C'è un oggetto giusto per ogni uso e la capacità di riconoscerlo non è innata, ma si affina nei primi 2-3 anni di vita dell'uomo. Un'abilità che hanno anche le scimmie, secondo quando dimostra uno studio pubblicato su 'Animal Cognition', firmato da Gloria Sabbatini ed Elisabetta Visalberghi (Istc-Cnr), in collaborazione con il Max Planck Institute di Lipsia, in Germania.

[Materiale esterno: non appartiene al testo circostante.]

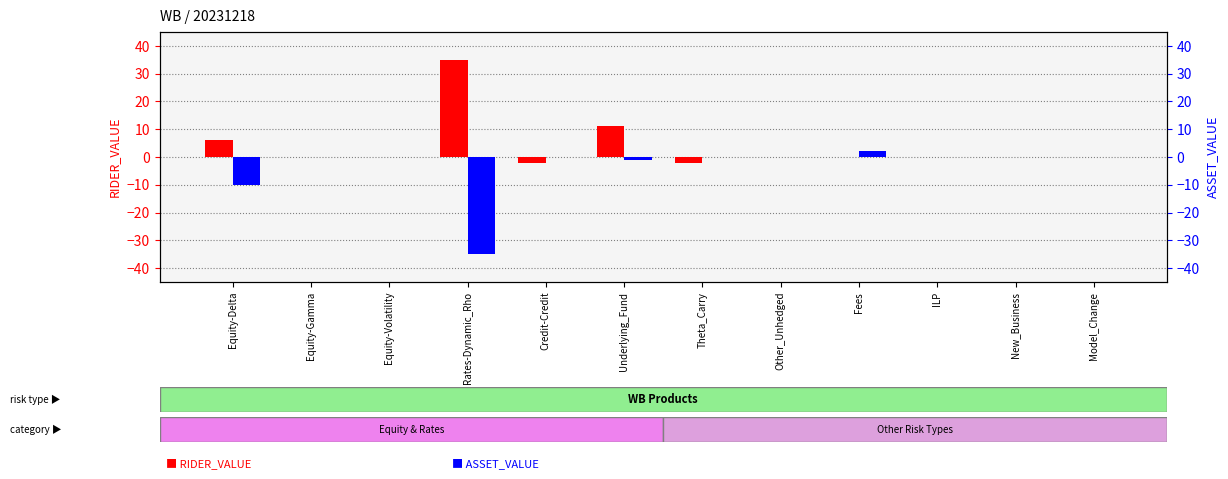

At which label does ASSET_VALUE reach its peak?

Fees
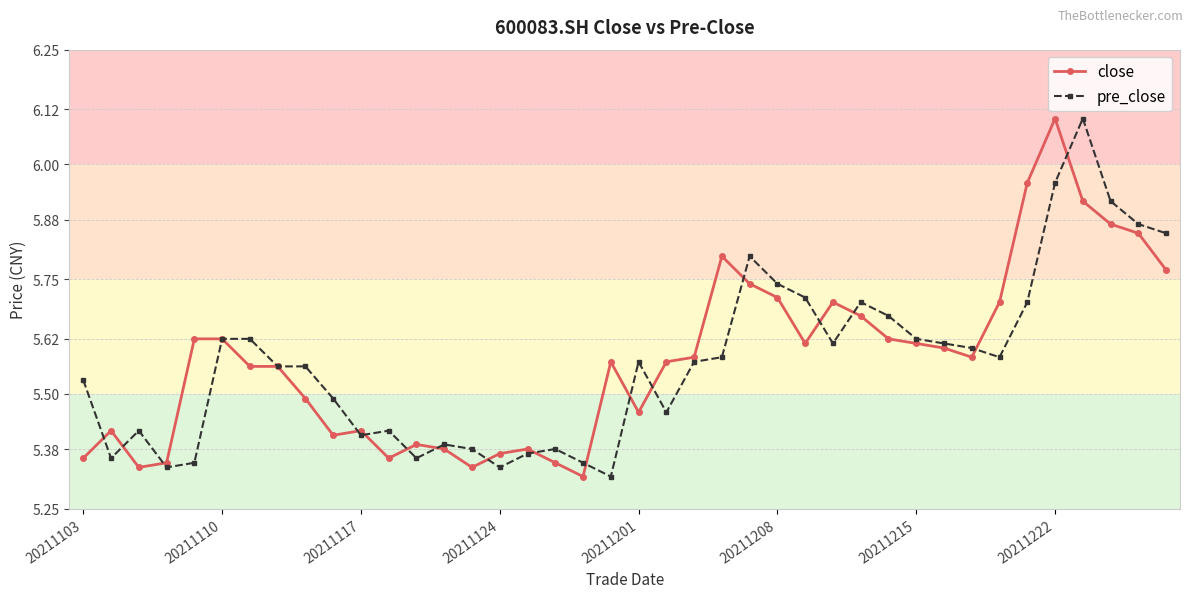

True or false: close has more than 2 points higher than both neighbors.

True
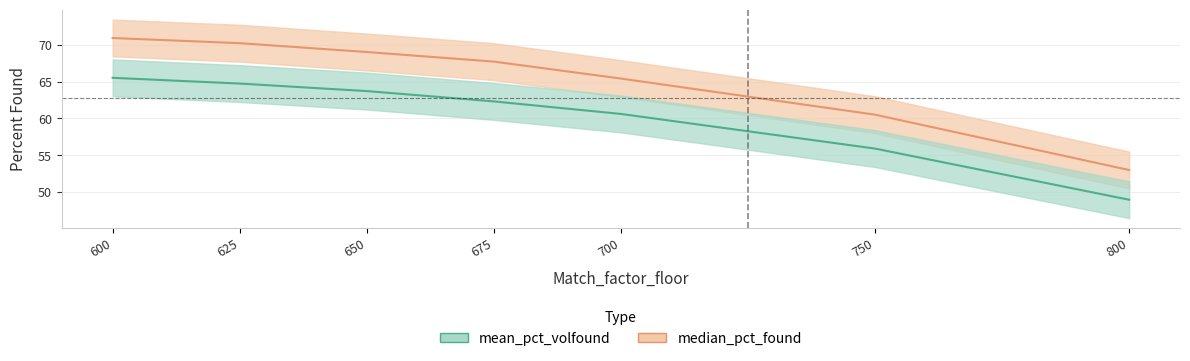

What is the difference between the highest and lowest values at 675?

5.4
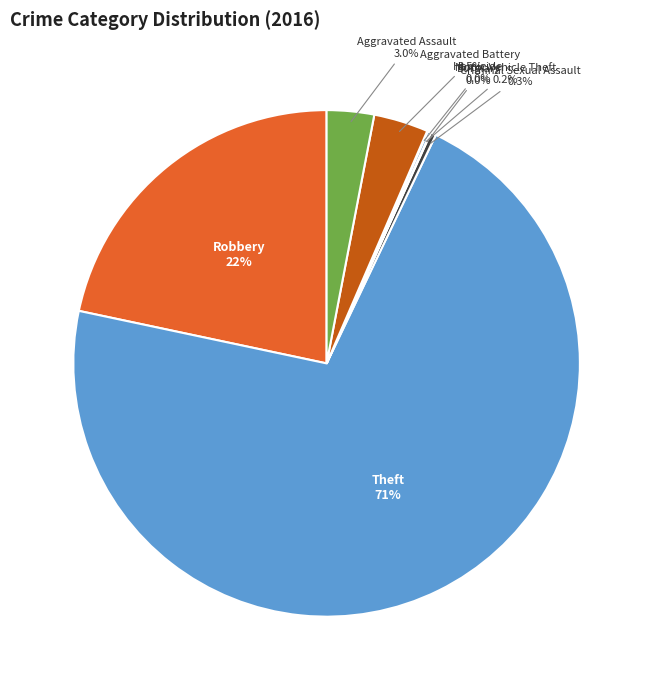

Is there a majority slice in this chart?

Yes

La ricerca è stata condotta sui cebi dai cornetti, scimmie sudamericane "abilissime manipolatrici di strumenti, spiega Visalberghi, coordinatrice dell'Unità di primatologia cognitiva dell'Istc-Cnr. Questi animali hanno dimostrato di saper "scegliere efficacemente tra un bastoncino rigido e uno flessibile", riuscendo a "conquistare un premio sia manipolando lo strumento con le loro mani, sia osservando uno sperimentatore che lo maneggia". Nell'esperimento le 8 scimmie dovevano usare uno strumento per afferrare un pezzo di banana posizionato al di fuori dalla loro portata. Fra tre strumenti differenti per colore, diametro, materiale e rigidità, ma non per lunghezza, dovevano scegliere quello rigido per avvicinare la banana e non i due flessibili, che si piegano quando toccano il frutto. "I cebi sono stati testati in tre condizioni - descrive Visalberghi - In una potevano manipolare loro stessi i tre bastoncini prima di partecipare alla prova, così da ricavare informazioni dirette. Nella seconda dovevano osservare lo sperimentatore che manipolava i tre strumenti, deducendo le informazioni. Infine, gli strumenti venivano posti su una piattaforma e nessuno li poteva toccare, in modo da escludere che i cebi fossero in grado di riconoscere lo strumento rigido senza manipolarlo o vederlo manipolare".Ebbene, riassume Sabbatini, "sia quando avevano manipolato direttamente gli strumenti, sia quando li avevano visti maneggiare dallo sperimentatore, i cebi hanno scelto lo strumento rigido. Invece nella terza prova non ce l'hanno fatta, a dimostrazione che senza informazioni derivanti dalla manipolazione non sapevano fare la scelta giusta". La capacità di usare le informazioni che derivano dalla manipolazione altrui è una conquista cognitiva non banale e molto vantaggiosa, assicura Visalberghi. Ma cosa succede se lo strumento non deve essere rigido, bensì flessibile? In un secondo esperimento - aggiunge Sabbatini, ricercatrice dell'Istc-Cnr - per estrarre lo yogurt dal fondo di un tubo piegato a gomito, i cebi avevano bisogno di un bastoncino flessibile che si piegasse e seguisse l'ansa del tubo. Anche questa volta sono stati da subito in grado di scegliere correttamente. Ciò dimostra che non avevano creato una banale associazione 'rigido uguale premio', ma avevano veramente compreso la relazione fra proprietà dello strumento e problema da risolvere.